York is full of old churches, some of them very antique in appearance, the stones weather-worn, their edges rounded by time, blackened, and with all the tokens of sturdy and age-long decay; and in some of them I noticed windows quite full of old painted glass, a dreary kind of minute patchwork, all of one dark and dusty hue, when seen from the outside. Yet had I seen them from the interior of the church, there doubtless would have been rich and varied apparitions of saints, with their glories round their heads, and bright-winged angels, and perhaps even the Almighty Father himself, so far as conceivable and representable by human powers. It requires light from heaven to make them visible. If the church were merely illuminated from the inside, – that is, by what light a man can get from his own understanding, – the pictures would be invisible, or wear at best but a miserable aspect.
LIVERPOOL
May 24th. – Day before yesterday I had a call at the Consulate from one of the Potentates of the Earth, – a woolly-haired negro, rather thin and spare, between forty and fifty years of age, plainly dressed; at the first glimpse of whom, I could readily have mistaken him for some ship's steward, seeking to enter a complaint of his captain. However, this was President Roberts, of Liberia, introduced by a note from Mrs. O'Sullivan, whom he has recently met in Madeira. I was rather favorably impressed with him; for his deportment was very simple, and without any of the flourish and embroidery which a negro might be likely to assume on finding himself elevated from slavery to power. He is rather shy, reserved, at least, and undemonstrative, yet not harshly so, – in fine, with manners that offer no prominent points for notice or criticism; although I felt, or thought I felt, that his color was continually before his mind, and that he walks cautiously among men, as conscious that every new introduction is a new experiment.

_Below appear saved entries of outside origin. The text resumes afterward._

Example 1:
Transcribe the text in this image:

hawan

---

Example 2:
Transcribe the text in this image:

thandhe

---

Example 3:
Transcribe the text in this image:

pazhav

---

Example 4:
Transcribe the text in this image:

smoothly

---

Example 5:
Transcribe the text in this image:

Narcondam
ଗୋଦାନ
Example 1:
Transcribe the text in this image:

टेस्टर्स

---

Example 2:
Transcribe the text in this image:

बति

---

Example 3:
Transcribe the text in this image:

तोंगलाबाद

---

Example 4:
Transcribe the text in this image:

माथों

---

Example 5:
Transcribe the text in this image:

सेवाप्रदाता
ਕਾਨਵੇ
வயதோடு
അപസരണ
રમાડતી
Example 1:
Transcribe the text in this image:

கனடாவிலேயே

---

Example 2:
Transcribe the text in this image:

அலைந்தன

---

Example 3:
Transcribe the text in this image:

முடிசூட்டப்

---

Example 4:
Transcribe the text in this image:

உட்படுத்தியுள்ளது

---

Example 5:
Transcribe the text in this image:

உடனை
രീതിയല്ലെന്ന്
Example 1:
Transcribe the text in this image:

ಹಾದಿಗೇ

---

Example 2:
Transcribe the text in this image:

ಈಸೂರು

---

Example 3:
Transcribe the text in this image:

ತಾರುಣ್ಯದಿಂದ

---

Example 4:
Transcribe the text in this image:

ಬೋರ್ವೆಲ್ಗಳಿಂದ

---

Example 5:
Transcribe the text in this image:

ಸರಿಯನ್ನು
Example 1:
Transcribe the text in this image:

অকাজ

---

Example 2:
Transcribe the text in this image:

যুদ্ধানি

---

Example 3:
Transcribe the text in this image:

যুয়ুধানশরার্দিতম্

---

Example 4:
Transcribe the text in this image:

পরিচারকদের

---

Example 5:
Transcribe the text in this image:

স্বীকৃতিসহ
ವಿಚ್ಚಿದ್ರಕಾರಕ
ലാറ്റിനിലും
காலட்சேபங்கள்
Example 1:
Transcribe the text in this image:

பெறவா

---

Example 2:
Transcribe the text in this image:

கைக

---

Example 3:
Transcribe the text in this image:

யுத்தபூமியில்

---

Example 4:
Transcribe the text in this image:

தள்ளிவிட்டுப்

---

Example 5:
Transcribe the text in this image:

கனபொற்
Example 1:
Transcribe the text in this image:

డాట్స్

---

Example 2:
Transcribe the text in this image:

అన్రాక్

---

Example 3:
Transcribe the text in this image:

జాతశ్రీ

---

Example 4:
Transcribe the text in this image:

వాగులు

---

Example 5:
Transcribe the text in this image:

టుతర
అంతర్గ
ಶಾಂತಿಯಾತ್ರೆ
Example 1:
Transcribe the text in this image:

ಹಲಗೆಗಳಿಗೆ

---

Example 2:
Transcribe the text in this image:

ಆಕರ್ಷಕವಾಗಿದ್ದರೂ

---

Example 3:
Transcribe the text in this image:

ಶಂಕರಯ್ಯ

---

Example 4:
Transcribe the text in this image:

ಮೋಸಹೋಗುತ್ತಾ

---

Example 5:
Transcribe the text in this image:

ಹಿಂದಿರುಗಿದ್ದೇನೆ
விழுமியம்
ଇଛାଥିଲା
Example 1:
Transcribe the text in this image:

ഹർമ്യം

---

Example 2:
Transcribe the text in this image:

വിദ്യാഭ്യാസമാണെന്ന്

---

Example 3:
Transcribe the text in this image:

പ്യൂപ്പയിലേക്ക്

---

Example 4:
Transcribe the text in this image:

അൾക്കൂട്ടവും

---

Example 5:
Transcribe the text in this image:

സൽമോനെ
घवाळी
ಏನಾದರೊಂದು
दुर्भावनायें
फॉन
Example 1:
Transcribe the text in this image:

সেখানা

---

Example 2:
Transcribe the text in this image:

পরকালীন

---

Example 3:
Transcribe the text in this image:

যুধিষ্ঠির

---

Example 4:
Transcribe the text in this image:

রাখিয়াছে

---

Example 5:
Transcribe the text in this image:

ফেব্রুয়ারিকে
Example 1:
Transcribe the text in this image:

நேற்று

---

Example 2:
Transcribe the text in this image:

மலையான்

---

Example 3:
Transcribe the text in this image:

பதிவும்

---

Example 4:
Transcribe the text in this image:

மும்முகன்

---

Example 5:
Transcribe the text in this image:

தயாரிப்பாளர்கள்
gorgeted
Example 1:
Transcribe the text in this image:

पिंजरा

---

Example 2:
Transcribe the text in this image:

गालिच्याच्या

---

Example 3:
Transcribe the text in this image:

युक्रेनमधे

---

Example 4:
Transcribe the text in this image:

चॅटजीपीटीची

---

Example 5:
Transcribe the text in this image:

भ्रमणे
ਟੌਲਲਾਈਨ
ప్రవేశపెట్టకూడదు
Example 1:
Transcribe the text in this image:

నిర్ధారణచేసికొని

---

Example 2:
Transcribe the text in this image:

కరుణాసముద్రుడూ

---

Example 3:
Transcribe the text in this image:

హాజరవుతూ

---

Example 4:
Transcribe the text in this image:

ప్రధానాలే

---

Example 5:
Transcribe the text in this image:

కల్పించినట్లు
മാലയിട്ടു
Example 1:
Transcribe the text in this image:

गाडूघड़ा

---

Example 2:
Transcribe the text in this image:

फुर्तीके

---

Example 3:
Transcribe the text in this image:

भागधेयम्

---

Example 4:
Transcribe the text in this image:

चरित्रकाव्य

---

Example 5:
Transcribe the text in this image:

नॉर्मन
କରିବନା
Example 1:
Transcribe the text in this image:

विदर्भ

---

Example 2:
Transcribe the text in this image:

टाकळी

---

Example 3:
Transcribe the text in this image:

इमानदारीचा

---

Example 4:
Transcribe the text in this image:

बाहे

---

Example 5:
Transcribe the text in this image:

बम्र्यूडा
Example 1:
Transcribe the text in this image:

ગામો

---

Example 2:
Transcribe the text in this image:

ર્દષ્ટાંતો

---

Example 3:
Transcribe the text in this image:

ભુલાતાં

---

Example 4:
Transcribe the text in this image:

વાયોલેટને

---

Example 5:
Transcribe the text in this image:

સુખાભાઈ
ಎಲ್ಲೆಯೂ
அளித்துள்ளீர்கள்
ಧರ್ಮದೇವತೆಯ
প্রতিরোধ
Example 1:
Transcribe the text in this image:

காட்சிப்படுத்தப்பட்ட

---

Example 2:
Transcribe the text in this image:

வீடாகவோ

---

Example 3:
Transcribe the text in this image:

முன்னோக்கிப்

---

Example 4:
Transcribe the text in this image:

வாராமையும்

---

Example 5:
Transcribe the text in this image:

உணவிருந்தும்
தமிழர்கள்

He is not in the slightest degree an interesting man (so far as I discovered in a very brief interview), apart from his position and history; his face is not striking, nor so agreeable as if it were jet black; but there may be miles and miles of depth in him which I know nothing of. Our conversation was of the most unimportant character; for he had called merely to deliver the note, and sat only a few minutes, during which he merely responded to my observations, and originated no remarks. Intelligence, discretion, tact – these are probably his traits; not force of character and independence.

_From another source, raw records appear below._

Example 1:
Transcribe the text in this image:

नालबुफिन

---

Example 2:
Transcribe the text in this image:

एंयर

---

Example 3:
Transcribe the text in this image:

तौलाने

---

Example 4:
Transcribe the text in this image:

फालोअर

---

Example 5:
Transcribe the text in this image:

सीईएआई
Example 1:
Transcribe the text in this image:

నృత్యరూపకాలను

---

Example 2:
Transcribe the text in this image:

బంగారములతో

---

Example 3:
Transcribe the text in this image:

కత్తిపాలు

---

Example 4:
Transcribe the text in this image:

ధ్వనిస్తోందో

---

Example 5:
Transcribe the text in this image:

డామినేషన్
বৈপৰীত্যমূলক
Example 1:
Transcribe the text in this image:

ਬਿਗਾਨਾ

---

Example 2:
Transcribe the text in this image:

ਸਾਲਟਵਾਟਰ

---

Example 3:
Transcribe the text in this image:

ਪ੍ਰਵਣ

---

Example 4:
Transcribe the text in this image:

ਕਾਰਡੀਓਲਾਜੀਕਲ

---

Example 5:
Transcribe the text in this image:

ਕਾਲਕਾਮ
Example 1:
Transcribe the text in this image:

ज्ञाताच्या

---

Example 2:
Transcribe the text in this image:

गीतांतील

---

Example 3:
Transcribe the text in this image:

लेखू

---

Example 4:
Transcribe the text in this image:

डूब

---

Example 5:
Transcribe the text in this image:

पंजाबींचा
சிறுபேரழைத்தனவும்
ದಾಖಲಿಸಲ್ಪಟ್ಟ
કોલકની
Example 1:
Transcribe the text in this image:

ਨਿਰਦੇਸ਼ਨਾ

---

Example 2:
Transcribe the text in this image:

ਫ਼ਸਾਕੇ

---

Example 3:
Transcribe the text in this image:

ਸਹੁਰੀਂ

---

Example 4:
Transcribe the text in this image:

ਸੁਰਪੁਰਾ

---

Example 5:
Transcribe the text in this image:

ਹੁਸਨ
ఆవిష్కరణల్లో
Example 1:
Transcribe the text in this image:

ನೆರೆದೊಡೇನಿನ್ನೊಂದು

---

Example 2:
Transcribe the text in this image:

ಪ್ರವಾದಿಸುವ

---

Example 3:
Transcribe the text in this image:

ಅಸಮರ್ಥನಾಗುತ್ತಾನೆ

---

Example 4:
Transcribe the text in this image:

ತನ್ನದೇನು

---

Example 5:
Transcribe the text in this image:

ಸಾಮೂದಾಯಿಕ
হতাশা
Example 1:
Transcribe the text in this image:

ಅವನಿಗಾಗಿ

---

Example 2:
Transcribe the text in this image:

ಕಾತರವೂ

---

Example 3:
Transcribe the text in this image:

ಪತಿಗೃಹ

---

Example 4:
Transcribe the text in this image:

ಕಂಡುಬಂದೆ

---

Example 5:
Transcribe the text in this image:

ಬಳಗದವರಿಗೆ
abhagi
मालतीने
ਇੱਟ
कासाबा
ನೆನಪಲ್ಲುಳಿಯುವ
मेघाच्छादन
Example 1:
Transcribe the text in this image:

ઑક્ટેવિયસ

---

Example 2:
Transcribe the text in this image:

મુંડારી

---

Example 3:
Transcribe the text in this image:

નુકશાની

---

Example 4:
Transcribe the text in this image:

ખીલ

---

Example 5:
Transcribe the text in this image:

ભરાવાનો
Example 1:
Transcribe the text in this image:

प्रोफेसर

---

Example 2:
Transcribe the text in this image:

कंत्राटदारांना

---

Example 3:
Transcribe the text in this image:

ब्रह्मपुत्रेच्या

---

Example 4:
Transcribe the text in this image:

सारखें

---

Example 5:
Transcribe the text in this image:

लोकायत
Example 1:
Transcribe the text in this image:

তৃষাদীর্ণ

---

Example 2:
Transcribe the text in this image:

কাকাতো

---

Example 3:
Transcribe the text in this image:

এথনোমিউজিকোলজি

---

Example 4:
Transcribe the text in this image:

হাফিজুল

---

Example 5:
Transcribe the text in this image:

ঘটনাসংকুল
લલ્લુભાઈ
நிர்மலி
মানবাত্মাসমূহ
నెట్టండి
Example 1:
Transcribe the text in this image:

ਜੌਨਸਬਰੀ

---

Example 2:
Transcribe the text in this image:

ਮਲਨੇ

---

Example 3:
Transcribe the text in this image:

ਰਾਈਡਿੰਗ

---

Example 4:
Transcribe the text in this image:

The same day I took the rail from the Little Street station for
MANCHESTER,
to meet Bennoch, who had asked me thither to dine with him. I had never visited Manchester before, though now so long resident within twenty miles of it; neither is it particularly worth visiting, unless for the sake of its factories, which I did not go to see. It is a dingy and heavy town, with very much the aspect of Liverpool, being, like the latter, built almost entirely within the present century. I stopped at the Albion Hotel, and, as Bennoch was out, I walked forth to view the city, and made only such observations as are recorded above. Opposite the hotel stands the Infirmary, – a very large edifice, which, when erected, was on the outskirts, or perhaps in the rural suburbs, of the town, but it is now almost in its centre. In the enclosed space before it stands the statue of Peel, and sits a statue of Dr. Dalton, the celebrated chemist, who was a native of Manchester.